İnce, kutuplardaki iklim değişikliği etkisinin küresel iklim sisteminde geri besleme döngüleri başlattığını ve seragazı salımını artırarak küresel ısınmayı hızlandırdığını anlattı.

“İklim Değişikliğinin En Belirgin ve Dramatik Etkilerinden Biri”

Arktik tundrasının karbon depolayan bir ekosistemden karbon salan bir ekosisteme dönüşmesini iklim değişikliğinin en belirgin ve dramatik etkilerinden biri olarak nitelendiren İnce, “Bu dönüşüm, sıcaklık artışları, permafrost çözülmesi, orman yangınları ve metan salımı gibi faktörlerle hızlanmaktadır. Sıcaklıkların artmasıyla permafrostun çözülmesi, bu gazların atmosfere salımına neden olur, bu da küresel ısınmayı hızlandıran bir geri besleme döngüsü oluşturur” dedi.

“Arktik Tundrası Karbon Salan Bir Ekosisteme Dönüştü”

Arktik çevresinde orman yangınlarının artışının, organik materyalin hızlı şekilde yakılmasına yol açtığını belirten İnce, “Yangınlar sırasında salınan karbondioksit, doğrudan karbon kaynağına dönüşümü hızlandırır ve yangınlar permafrostu ısıtarak çözülme hızını artırır; bu da daha fazla karbonun serbest kalmasına neden olur. Permafrost çözülmesi, metan salımını da artırır ve metan atmosfere salındığında kısa vadede büyük ısınma etkisi yaratır. Artan sıcaklıklar, Arktik bölgesindeki yağış rejimlerini ve kar örtüsünü de etkiler. Yağmurun artması, erken kar erimesine yol açar ve bu da permafrostun çözülmesini hızlandırır. Değişen kar örtüsü, bitki örtüsünün fotosentez kapasitesini olumsuz etkileyerek karbon depolamayı azaltır. Bu etmenler, Arktik tundrasının karbon depolayan bir ekosistemden karbon salan bir ekosisteme dönüşmesine neden olmuştur” şeklinde konuştu.

“Aşırı Hava Olaylarının Sıklığı Artabilir”

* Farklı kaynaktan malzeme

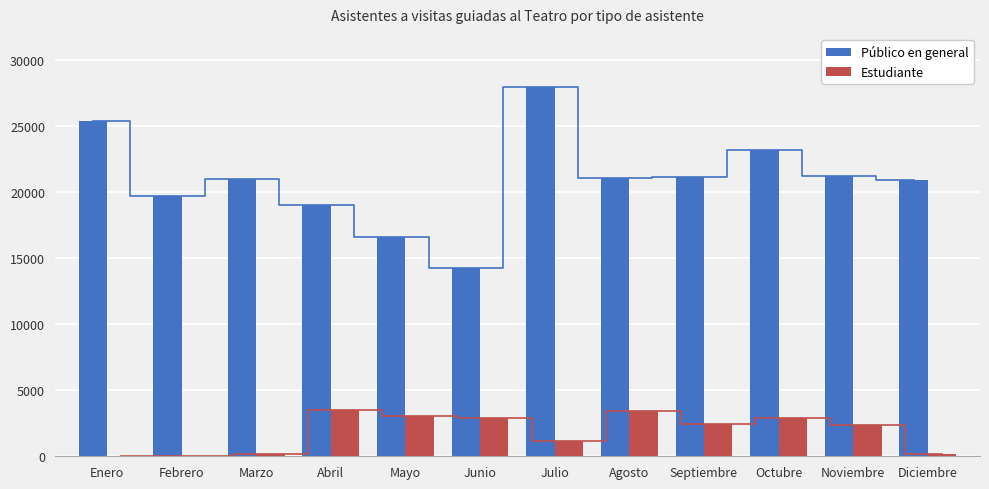

At which label does Público en general reach its peak?

Julio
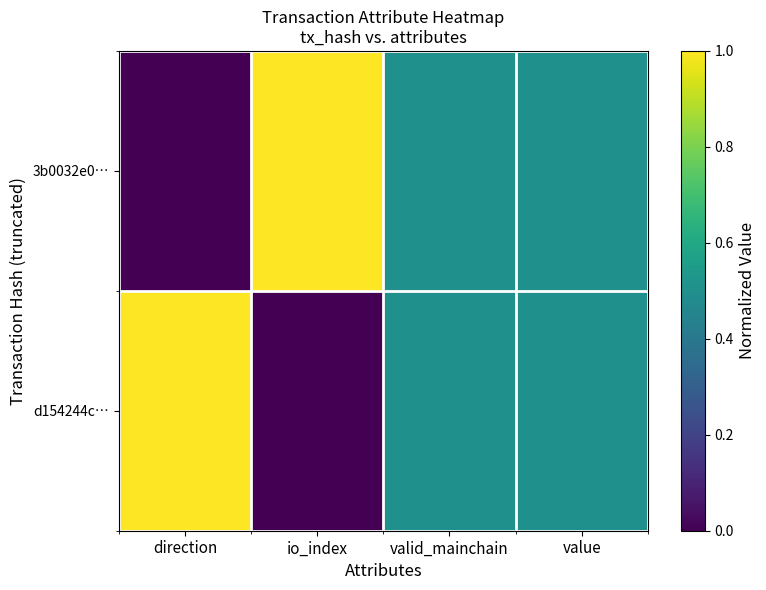

Which series changed the most between io_index and valid_mainchain?

3b0032e0…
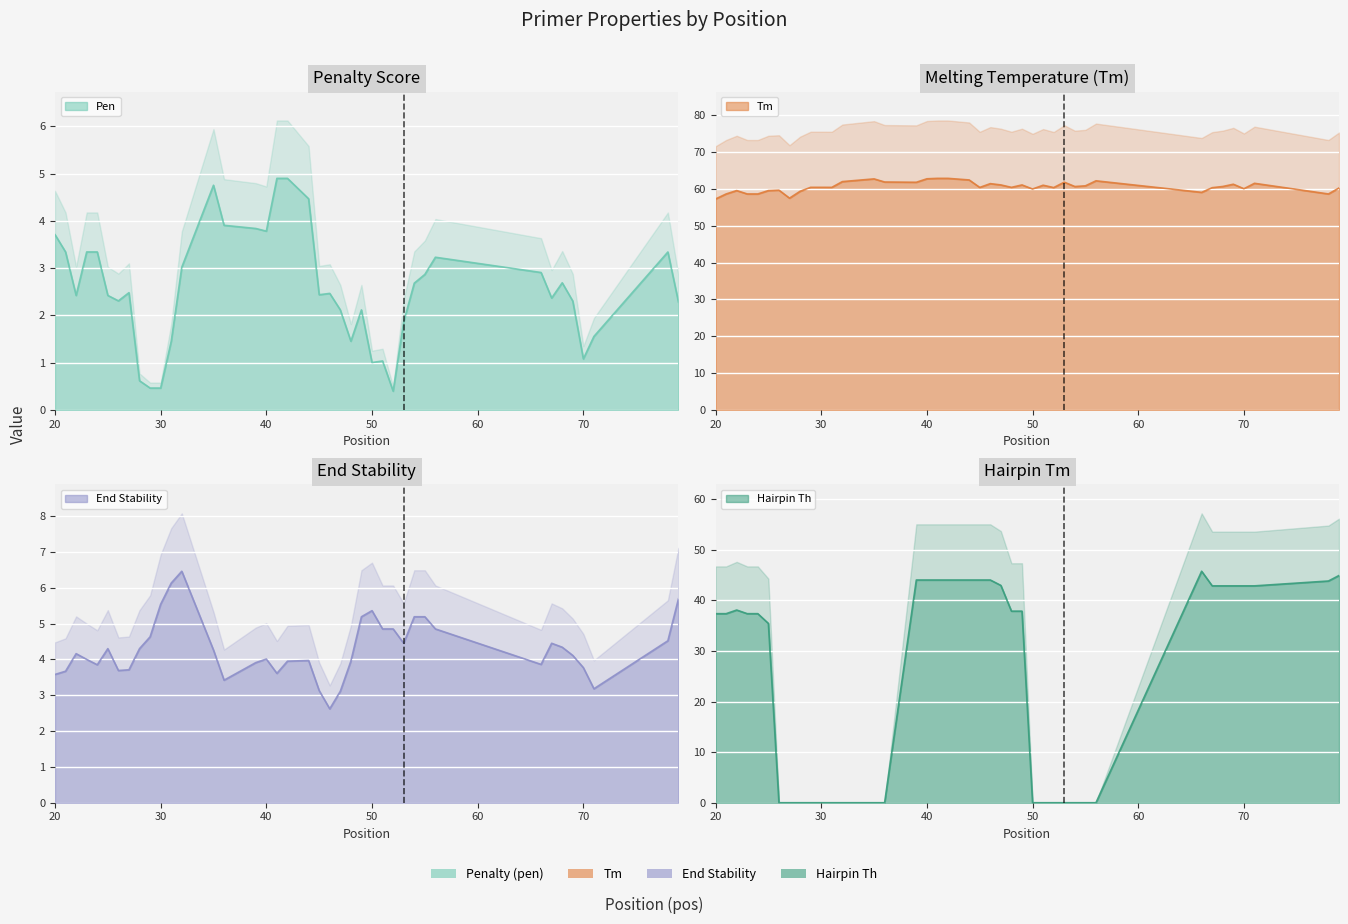

Between 41 and 56, which series saw the biggest shift?

PRIMER_LEFT_0_HAIRPIN_TH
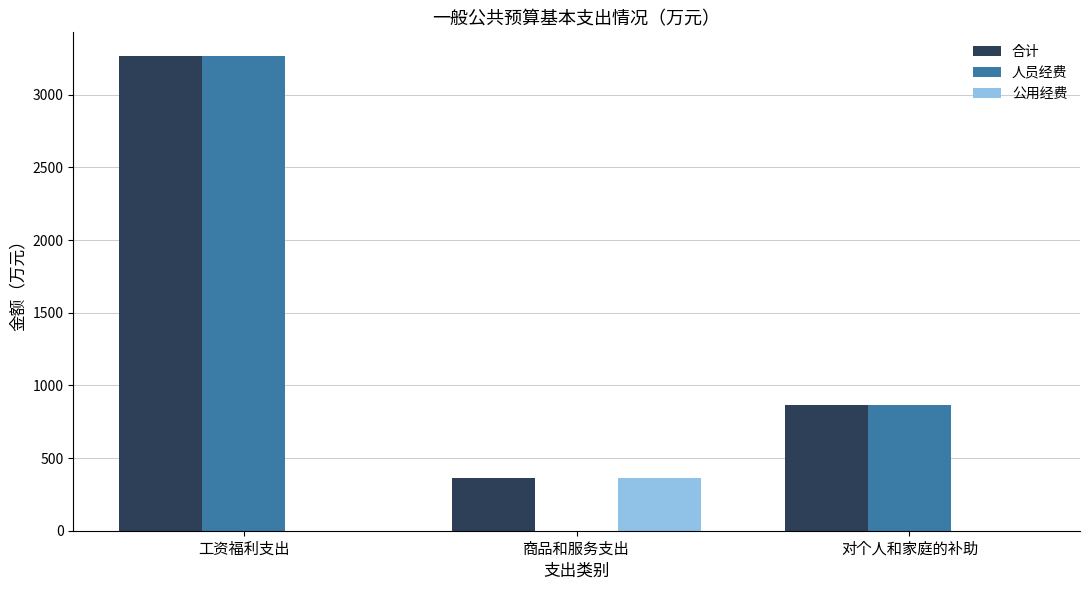

How many values in 人员经费 are above zero?

2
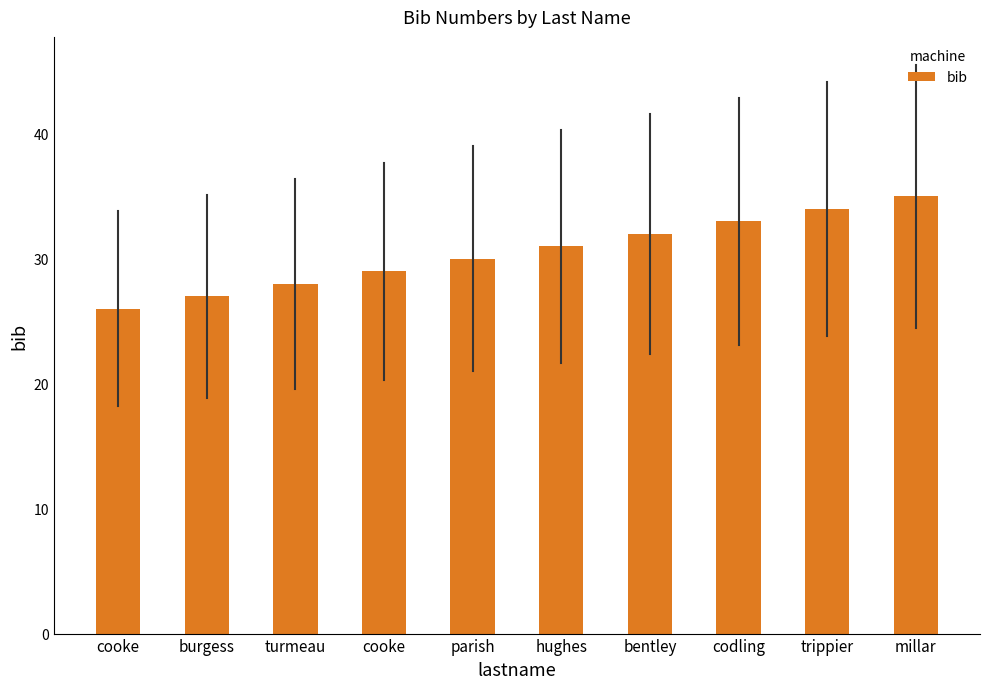

How many values are below 31?

5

İnce Arktik tundrasının karbon kaynağına dönüşmesinin, küresel ısınmaya, ekosistem bozulmalarına ve biyoçeşitlilik kayıplarının yanı sıra deniz seviyesi yükselmesi ve yerel su kaynaklarının kirlenmesi gibi ek olumsuz sonuçlara da yol açabileceği uyarısında bulundu.

Arktik’teki iklim değişikliğinin, sadece bölgesel değil, küresel iklim sistemi üzerinde de geniş kapsamlı etkiler oluşturduğunun altını çizen İnce, bölgedeki ısınmanın, küresel hava akımlarını ve atmosfer dinamiklerini değiştirebildiğini, jet akımını zayıflatabildiğini ve böylece daha düzensiz hava akımlarına yol açarak aşırı hava olaylarının sıklığını artırabildiğini belirtti.